** Supplied information follows **
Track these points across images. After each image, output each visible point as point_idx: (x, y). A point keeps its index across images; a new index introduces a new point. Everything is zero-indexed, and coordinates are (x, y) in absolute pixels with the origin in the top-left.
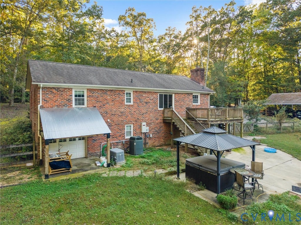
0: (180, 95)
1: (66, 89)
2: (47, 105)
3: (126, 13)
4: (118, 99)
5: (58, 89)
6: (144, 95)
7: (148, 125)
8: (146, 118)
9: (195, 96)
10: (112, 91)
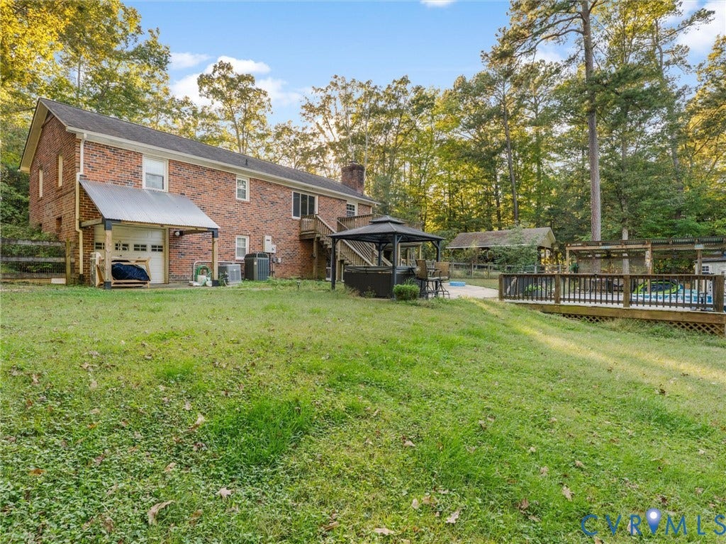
0: (327, 199)
1: (130, 152)
2: (94, 176)
3: (214, 71)
4: (223, 187)
5: (115, 150)
6: (268, 189)
7: (275, 241)
8: (271, 230)
9: (351, 206)
10: (213, 171)
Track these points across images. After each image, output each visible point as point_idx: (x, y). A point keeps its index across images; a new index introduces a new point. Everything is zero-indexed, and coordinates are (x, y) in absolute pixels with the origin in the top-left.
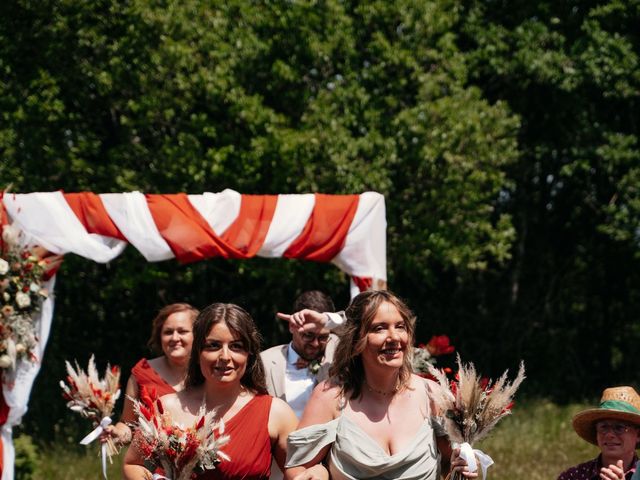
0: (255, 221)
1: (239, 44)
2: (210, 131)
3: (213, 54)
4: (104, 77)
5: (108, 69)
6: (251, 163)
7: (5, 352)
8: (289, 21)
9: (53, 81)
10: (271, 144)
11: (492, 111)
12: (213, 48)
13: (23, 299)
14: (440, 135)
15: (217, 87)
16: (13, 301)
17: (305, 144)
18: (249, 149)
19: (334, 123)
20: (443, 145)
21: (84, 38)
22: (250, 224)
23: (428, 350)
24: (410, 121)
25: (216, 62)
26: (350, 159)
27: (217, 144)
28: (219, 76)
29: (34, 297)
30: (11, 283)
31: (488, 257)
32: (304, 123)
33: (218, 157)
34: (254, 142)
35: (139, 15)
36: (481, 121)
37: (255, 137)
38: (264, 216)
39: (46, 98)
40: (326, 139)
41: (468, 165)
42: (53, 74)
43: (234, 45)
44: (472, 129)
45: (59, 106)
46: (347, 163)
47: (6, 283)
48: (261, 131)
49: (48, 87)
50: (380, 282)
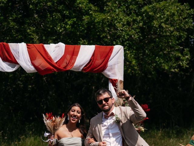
0: (71, 56)
2: (67, 13)
6: (83, 26)
10: (91, 19)
11: (182, 7)
14: (160, 16)
17: (105, 18)
18: (82, 20)
19: (117, 11)
20: (161, 21)
22: (68, 57)
24: (148, 10)
26: (123, 25)
27: (69, 18)
31: (179, 67)
32: (105, 10)
33: (69, 23)
34: (84, 17)
36: (177, 11)
37: (85, 15)
38: (74, 54)
40: (114, 17)
41: (172, 29)
44: (174, 14)
46: (122, 27)
48: (87, 13)
50: (121, 81)
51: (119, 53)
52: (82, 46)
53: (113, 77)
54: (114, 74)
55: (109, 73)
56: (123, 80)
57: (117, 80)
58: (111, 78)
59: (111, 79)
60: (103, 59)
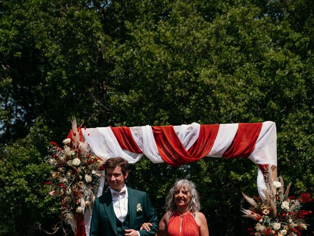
1: (251, 94)
3: (237, 97)
4: (187, 111)
7: (79, 205)
8: (275, 83)
9: (165, 114)
13: (88, 178)
16: (83, 179)
23: (299, 201)
25: (239, 101)
28: (239, 107)
29: (94, 177)
30: (82, 170)
35: (203, 81)
43: (249, 94)
47: (79, 170)
51: (270, 131)
52: (221, 125)
53: (263, 162)
54: (264, 157)
56: (276, 165)
57: (267, 166)
58: (259, 163)
59: (260, 165)
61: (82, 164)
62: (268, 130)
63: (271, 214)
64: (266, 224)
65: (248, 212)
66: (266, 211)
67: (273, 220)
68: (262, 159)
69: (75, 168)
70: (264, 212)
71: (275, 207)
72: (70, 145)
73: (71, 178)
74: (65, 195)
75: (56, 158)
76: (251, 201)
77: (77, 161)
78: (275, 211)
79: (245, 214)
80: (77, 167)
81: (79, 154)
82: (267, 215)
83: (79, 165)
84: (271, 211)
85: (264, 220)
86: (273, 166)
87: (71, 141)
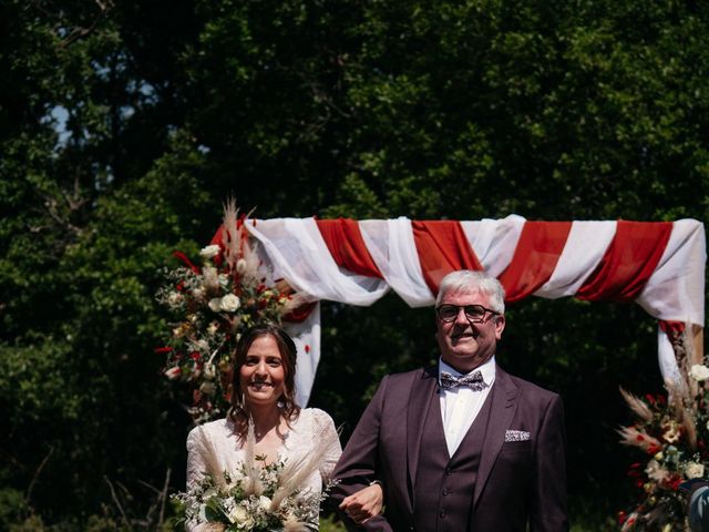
3: (658, 102)
4: (537, 129)
5: (543, 120)
9: (482, 134)
12: (658, 96)
15: (659, 137)
21: (514, 86)
25: (662, 111)
30: (242, 321)
35: (577, 60)
39: (474, 152)
42: (482, 126)
45: (487, 162)
47: (236, 321)
49: (476, 140)
50: (696, 328)
51: (689, 242)
52: (576, 224)
53: (670, 316)
54: (675, 305)
55: (657, 304)
56: (702, 324)
57: (683, 324)
58: (664, 318)
59: (665, 322)
60: (641, 262)
61: (243, 309)
62: (686, 241)
63: (682, 443)
64: (670, 466)
65: (631, 434)
66: (671, 436)
67: (687, 457)
68: (670, 310)
69: (227, 317)
70: (666, 437)
71: (692, 425)
72: (219, 262)
73: (217, 339)
74: (202, 378)
75: (184, 290)
76: (639, 406)
77: (231, 302)
78: (694, 437)
79: (625, 439)
80: (232, 315)
81: (237, 282)
82: (674, 444)
83: (237, 311)
84: (684, 434)
85: (665, 455)
86: (694, 325)
87: (221, 253)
** End of Supplied information **
### Work task:
Copy the lines of the records word for word, starting at the line containing "61: (82, 164)" and ending at the line containing "5: (543, 120)", with both lines included. Leave the pictures out.

### Task response:
61: (82, 164)
62: (268, 130)
63: (271, 214)
64: (266, 224)
65: (248, 212)
66: (266, 211)
67: (273, 220)
68: (262, 159)
69: (75, 168)
70: (264, 212)
71: (275, 207)
72: (70, 145)
73: (71, 178)
74: (65, 195)
75: (56, 158)
76: (251, 201)
77: (77, 161)
78: (275, 211)
79: (245, 214)
80: (77, 167)
81: (79, 154)
82: (267, 215)
83: (79, 165)
84: (271, 211)
85: (264, 220)
86: (273, 166)
87: (71, 141)
3: (658, 102)
4: (537, 129)
5: (543, 120)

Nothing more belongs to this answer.